Assignment - Only the total should be returned: the number of lines in the data that hold the string "press".

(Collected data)
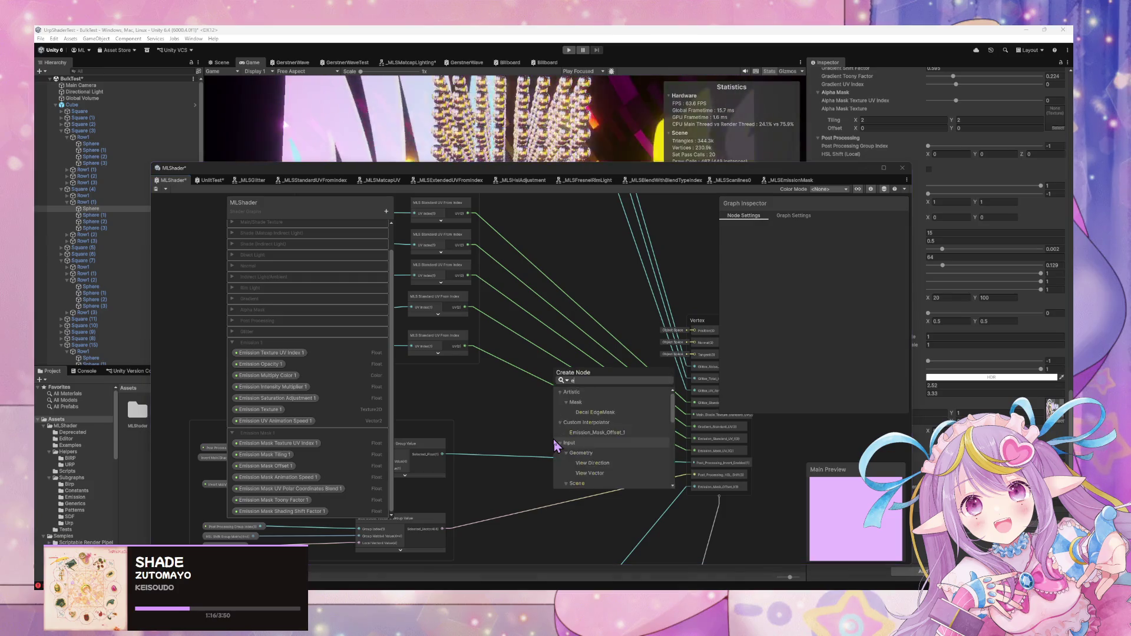
pyautogui.write('mission mask uv 1')
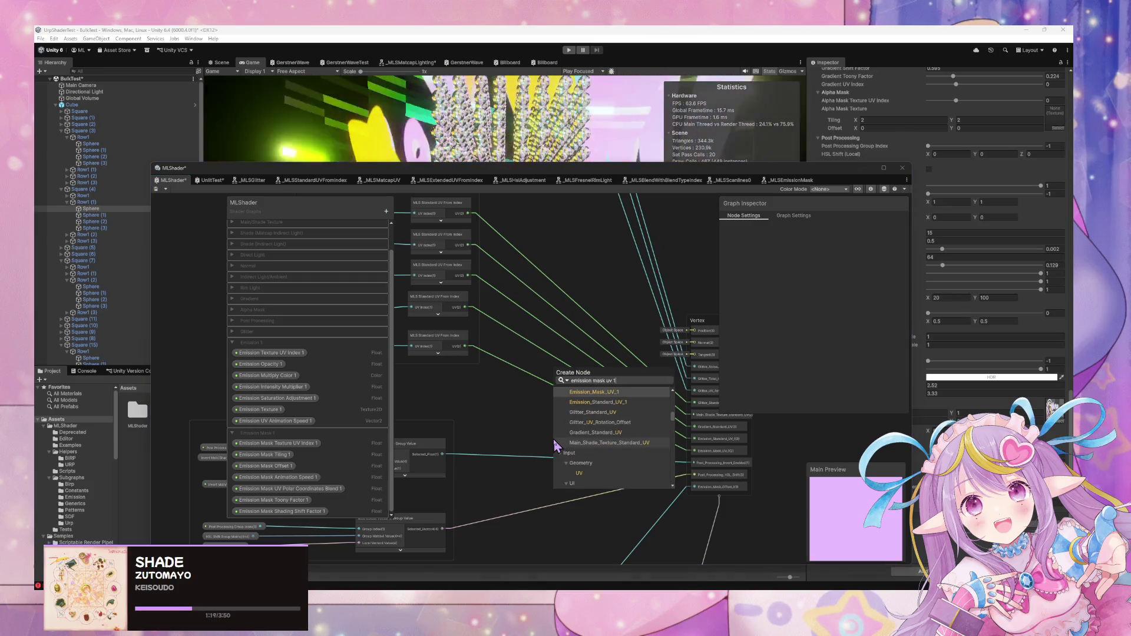
pyautogui.press('Down')
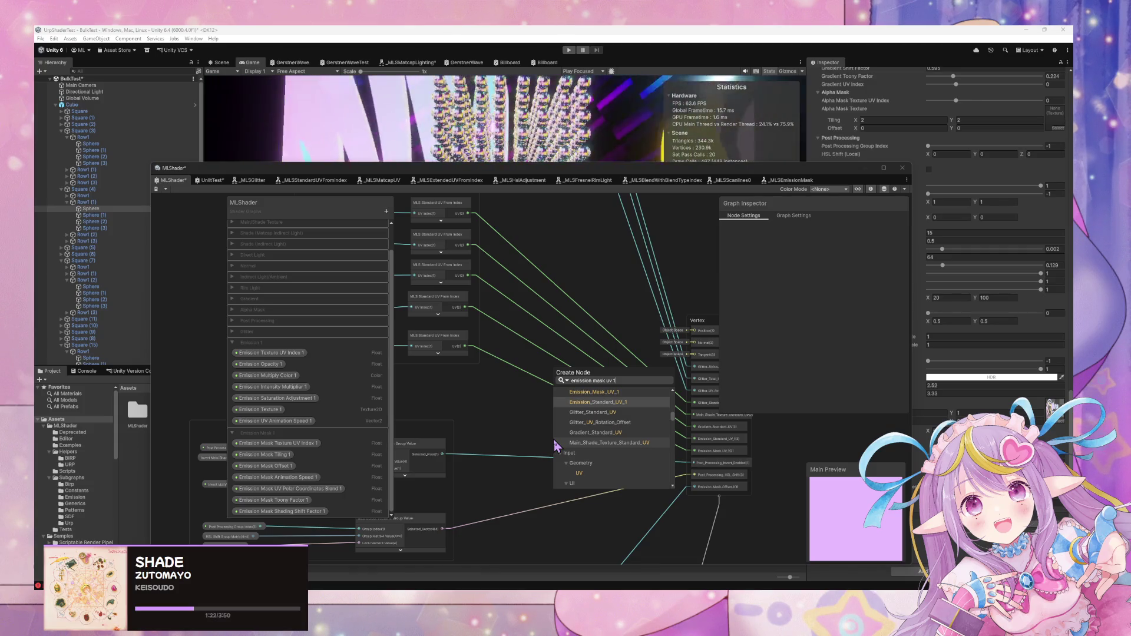
pyautogui.press('ctrl+a')
pyautogui.press('BackSpace')
pyautogui.click(736, 449)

Your response - 3